GE continues to muddle through uncertain times
There is plenty to like in the quarterly results, and the stock's valuation is attractive.
Shares of General Electric (GE) rose in early trading even though the world's largest conglomerate posted earnings that fell short of some analysts' expectations. The company, which has weathered the uncertain economy well, is worth picking up for investors with low to moderate tolerance for risk.
Profit from continuing operations at the Fairfield, Conn. company rose 7% to $4 billion, or 38 cents a share, fueled by gains in the transportation and energy, oil & gas businesses. Revenue rose 2% to $36.5 billion. Wall Street had expected earnings of 37 cents per share on revenue of $36.8 billion, according to Reuters.

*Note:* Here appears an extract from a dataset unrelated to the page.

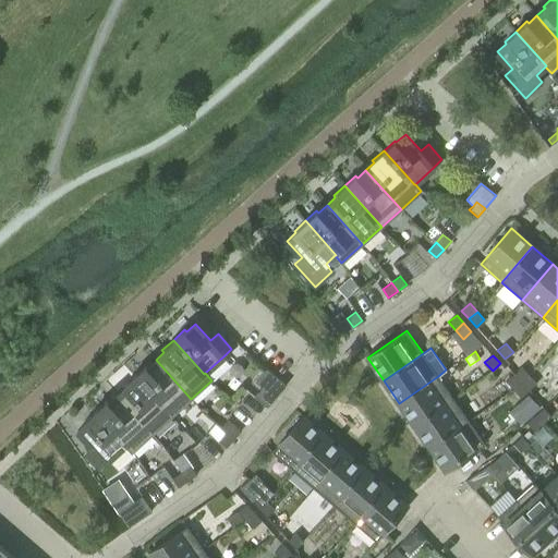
[(145,365),(134,375),(171,416),(191,399),(156,360),(147,366),(145,365)]
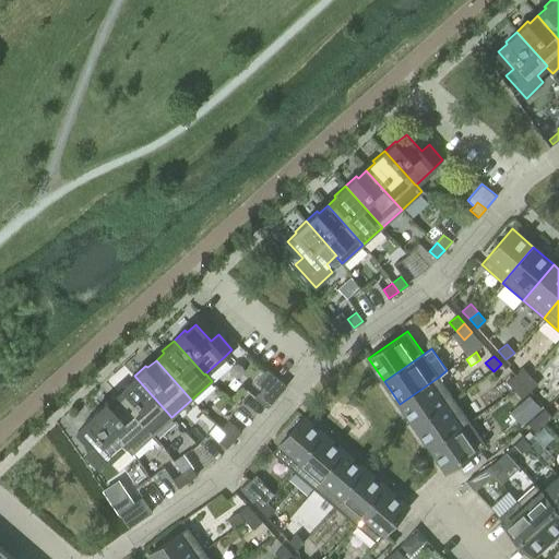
[(523,367),(514,375),(522,382),(531,376),(523,367)]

For glass-is-half-full type of investors, there is plenty in GE's earnings to like. For one, the company's industrial and finance businesses are on track to deliver double-digit earnings growth this year.
GE Capital, which had long been a drag on earnings, reported that operating profit rose 31% to $2.1 billion. It even paid a $3 billion dividend to its parent. Transportation profit soared 58% to $282 million as orders for locomotives surged. Energy infrastructure gained 13% to $1.76 billion, even though wind turbine orders plunged ahead of the expiration of a tax credit. Orders in growth markets rose 14%.
Though GE is navigating the unpredictable waters of the world economy fairly well now, the future continues to look uncertain. Many economists are predicting that growth will continue to sputter as the debt crisis in Europe rages and members of Congress try to avoid the so-called fiscal cliff. For GE this means that orders could be canceled or that customers will ask for and get steep price discounts, which would further pressure margins. The picture, however, isn't all bleak.
Growth in developing countries, key GE markets, is expected to top 5% this year, according to the World Bank. A recovery in the housing market should bolster GE's appliances business as homeowners buy newer models to make their properties more attractive to potential buyers. Any economic improvement will also help GE Capital, which lends money to businesses.
Wall Street hasn't lost faith in GE CEO Jeffrey Immelt. The average 52-week price target on the stock is $22.50, more than 10% above where it currently trades. GE's stock has a price-to-earnings ratio of about 16, well under the average for the sector of 18.45, according to Reuters. In addition, GE pays a dividend that yields 3.4%.
But investors need to have realistic expectations. GE is not a growth stock. Revenue this year is expected to rise 1.8% to $150.01 billion. That means that an economic rising tide would have to be pretty huge to make much of a difference. Nonetheless, GE can muddle through most economies just fine.